Short-Term Gaze Prediction: Analysis of Individual Differences, Typical and Extreme-Case Errors
Kateryna Melnyk, Lee Friedman, Oleg Komogortsev
Published: 2025/9/8
Abstract
Gaze prediction is a diverse field of study with multiple research focuses and practical applications. This article investigates how recurrent neural networks and transformers perform short-term gaze prediction. We used three models: a three-layer long-short-term memory (LSTM) network, a simple transformer-encoder model (TF), and a classification-predictor network (ClPr), which simultaneously classifies the signal into eye movement events and predicts the positions of gaze. The performance of the models was evaluated for ocular fixations and saccades of various amplitudes and as a function of individual differences in both typical and extreme cases. On average, LSTM performed better on fixations and saccades, whereas TF and ClPr demonstrated more precise results for post-saccadic periods. In extreme cases, the best-performing models vary depending on the type of eye movement.

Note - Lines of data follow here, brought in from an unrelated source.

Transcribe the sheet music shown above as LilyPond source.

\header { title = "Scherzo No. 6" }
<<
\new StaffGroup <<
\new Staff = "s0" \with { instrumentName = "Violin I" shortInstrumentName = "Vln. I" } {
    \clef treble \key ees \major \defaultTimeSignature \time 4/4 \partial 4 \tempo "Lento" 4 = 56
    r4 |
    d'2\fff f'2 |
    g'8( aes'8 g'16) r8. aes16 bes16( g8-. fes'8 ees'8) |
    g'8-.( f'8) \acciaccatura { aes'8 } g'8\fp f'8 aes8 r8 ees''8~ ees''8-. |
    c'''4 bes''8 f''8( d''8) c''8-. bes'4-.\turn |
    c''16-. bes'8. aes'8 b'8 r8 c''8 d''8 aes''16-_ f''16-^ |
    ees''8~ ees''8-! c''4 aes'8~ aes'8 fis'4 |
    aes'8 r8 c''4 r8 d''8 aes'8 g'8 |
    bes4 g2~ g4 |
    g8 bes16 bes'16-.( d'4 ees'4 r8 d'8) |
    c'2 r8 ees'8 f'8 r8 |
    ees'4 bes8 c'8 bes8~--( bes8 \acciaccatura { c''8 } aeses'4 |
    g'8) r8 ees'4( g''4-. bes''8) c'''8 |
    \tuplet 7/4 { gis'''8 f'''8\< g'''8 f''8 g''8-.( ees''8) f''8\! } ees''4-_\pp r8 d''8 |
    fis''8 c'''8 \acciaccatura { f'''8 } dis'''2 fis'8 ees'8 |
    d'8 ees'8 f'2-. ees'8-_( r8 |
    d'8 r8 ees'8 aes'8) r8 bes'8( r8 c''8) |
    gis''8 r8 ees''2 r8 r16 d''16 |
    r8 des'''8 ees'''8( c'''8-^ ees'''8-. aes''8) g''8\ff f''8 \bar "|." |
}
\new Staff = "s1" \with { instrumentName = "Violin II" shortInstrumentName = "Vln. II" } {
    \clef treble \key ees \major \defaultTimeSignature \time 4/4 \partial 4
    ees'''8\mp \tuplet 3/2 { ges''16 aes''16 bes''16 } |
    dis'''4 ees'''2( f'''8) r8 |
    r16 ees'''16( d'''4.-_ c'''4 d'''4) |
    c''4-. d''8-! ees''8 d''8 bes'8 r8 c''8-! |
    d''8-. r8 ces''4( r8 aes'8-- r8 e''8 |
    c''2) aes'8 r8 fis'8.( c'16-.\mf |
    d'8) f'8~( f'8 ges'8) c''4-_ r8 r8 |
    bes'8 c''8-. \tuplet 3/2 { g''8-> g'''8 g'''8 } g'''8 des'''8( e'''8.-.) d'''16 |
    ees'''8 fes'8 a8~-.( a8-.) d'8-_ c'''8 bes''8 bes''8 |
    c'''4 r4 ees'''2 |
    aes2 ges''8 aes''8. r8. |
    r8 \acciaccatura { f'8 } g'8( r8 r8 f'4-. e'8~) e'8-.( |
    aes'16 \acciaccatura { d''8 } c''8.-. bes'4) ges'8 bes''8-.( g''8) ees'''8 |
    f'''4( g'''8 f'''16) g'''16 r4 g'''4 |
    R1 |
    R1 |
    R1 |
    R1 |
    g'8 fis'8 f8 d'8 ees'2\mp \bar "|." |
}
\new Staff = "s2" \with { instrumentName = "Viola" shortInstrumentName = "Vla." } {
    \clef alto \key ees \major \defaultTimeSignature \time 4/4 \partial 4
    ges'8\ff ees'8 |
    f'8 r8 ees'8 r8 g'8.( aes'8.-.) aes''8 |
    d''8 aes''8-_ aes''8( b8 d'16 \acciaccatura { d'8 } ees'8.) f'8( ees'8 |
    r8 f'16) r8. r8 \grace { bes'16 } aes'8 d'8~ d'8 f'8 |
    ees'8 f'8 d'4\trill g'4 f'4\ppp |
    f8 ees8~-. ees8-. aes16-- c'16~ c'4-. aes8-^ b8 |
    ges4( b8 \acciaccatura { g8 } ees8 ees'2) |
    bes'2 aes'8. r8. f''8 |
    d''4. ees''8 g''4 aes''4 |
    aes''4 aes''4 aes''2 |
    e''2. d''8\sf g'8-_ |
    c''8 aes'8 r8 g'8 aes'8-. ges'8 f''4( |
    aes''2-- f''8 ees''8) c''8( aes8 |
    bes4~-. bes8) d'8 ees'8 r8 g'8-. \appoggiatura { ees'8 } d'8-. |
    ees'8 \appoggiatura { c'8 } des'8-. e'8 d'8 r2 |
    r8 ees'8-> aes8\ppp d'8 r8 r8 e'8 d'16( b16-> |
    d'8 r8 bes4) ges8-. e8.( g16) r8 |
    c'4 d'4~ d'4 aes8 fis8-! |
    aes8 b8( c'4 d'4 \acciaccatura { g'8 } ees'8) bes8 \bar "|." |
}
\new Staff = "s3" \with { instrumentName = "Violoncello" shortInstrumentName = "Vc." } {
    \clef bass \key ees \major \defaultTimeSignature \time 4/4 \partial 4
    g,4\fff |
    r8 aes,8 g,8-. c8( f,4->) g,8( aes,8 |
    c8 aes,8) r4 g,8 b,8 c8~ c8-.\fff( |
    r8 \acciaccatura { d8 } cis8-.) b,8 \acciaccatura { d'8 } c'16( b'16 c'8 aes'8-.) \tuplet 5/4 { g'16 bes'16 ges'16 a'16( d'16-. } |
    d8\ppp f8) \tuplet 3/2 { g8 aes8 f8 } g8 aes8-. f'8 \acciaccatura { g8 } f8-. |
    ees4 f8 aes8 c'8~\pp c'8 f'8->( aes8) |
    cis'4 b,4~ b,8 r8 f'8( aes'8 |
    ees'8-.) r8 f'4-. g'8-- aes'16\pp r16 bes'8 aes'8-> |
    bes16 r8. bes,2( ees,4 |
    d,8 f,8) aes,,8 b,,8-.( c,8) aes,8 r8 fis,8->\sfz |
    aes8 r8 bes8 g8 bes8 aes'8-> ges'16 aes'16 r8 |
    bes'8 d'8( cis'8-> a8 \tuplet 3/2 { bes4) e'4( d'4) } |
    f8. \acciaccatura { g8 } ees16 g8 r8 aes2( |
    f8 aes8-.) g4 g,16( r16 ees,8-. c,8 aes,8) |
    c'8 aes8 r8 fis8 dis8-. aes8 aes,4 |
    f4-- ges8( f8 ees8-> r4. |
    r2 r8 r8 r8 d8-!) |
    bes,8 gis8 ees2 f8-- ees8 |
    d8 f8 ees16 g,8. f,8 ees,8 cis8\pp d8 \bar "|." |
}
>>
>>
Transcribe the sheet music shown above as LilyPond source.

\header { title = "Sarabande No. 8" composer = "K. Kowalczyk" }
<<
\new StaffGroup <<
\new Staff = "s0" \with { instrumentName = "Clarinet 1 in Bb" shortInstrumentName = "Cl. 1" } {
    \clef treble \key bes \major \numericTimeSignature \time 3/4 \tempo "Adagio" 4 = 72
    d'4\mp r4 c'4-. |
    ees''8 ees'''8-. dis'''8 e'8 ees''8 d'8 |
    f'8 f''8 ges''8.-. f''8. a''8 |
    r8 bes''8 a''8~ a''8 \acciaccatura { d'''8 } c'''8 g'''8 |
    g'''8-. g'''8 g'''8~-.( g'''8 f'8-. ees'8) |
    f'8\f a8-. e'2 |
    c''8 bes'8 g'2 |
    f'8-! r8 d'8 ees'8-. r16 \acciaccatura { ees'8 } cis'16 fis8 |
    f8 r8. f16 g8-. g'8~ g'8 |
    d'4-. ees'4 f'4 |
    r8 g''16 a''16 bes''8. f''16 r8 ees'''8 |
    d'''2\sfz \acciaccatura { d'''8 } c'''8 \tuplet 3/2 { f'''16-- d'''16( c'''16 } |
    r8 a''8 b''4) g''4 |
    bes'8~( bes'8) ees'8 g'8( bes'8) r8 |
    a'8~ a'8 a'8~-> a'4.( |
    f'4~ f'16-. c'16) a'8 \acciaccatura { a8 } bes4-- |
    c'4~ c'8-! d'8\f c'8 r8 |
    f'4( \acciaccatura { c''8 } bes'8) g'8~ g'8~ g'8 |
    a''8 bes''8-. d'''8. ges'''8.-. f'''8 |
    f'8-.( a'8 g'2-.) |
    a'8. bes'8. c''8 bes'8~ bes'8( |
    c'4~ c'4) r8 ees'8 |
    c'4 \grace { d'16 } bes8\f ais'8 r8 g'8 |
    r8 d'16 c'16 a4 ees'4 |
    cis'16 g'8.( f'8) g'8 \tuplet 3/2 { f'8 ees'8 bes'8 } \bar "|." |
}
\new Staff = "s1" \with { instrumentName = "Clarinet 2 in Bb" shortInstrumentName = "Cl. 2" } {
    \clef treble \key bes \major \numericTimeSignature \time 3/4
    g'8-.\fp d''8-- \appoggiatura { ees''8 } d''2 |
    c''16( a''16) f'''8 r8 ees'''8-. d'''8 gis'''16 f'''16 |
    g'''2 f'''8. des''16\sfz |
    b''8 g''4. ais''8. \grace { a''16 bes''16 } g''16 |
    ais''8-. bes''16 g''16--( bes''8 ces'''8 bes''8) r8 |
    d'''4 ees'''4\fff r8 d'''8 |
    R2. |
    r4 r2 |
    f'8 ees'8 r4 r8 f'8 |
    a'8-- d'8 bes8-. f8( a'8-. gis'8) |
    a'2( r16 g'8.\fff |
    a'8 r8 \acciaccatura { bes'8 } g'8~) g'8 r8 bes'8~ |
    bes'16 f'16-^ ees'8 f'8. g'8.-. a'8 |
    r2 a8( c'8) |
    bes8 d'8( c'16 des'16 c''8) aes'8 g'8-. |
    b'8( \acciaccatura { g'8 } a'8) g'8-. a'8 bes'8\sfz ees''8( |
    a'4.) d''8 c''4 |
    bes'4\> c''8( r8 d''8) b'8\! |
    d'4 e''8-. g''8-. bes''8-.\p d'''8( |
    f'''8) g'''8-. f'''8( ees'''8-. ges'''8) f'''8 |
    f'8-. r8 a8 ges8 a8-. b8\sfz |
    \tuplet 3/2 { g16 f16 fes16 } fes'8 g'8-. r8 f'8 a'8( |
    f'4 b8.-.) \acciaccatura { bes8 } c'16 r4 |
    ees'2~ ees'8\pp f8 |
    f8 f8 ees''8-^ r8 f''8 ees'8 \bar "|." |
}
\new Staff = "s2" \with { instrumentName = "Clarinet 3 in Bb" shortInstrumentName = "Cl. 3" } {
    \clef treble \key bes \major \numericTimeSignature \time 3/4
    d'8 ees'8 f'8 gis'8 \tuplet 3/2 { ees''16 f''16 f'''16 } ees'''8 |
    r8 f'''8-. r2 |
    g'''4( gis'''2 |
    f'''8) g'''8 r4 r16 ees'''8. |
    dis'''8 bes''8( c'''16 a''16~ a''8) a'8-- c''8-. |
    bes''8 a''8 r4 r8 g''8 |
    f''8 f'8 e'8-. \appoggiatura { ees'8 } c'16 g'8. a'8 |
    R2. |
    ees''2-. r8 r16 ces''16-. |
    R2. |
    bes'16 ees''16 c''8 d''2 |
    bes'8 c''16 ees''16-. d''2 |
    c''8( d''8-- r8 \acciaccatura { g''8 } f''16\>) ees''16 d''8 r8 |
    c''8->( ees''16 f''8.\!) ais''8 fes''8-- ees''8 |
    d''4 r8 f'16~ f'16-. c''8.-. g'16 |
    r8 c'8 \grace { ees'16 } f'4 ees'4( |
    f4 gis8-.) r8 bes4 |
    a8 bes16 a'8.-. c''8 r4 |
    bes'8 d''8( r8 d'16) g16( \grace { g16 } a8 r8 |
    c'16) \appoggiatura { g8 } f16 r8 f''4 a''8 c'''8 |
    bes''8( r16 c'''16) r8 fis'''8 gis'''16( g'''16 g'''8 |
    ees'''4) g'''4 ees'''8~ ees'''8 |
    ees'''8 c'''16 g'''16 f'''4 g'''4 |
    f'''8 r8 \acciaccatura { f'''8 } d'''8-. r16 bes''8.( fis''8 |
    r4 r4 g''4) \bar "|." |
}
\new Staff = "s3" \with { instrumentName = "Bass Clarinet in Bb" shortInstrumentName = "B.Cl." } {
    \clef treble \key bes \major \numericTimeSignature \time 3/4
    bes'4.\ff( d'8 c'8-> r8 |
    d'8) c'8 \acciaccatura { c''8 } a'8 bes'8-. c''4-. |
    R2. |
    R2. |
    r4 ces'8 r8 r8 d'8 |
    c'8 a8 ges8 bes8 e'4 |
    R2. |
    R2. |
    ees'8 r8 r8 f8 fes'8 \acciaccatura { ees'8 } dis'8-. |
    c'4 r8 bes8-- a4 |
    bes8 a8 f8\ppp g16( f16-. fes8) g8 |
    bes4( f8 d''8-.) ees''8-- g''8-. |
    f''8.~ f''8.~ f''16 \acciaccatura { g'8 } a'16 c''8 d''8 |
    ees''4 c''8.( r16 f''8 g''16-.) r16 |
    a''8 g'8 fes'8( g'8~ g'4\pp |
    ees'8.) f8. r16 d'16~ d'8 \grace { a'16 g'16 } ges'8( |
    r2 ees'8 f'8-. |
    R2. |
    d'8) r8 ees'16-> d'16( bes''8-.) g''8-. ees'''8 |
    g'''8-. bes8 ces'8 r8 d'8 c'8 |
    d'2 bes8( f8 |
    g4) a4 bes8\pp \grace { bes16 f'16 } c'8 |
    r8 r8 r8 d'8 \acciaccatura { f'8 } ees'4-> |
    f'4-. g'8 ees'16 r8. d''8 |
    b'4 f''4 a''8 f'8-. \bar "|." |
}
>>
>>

We reviewed the difference between the median $P_{50}$ and high-percentile $P_{95}$ error profiles across subjects. The subjects for which the models perform the best overall do not necessarily exhibit the lowest $P_{95}$ values, which supports the idea of analyzing extreme cases separately in future work. We explore the trade-offs between the proposed solutions and provide practical insights into model selection for gaze prediction.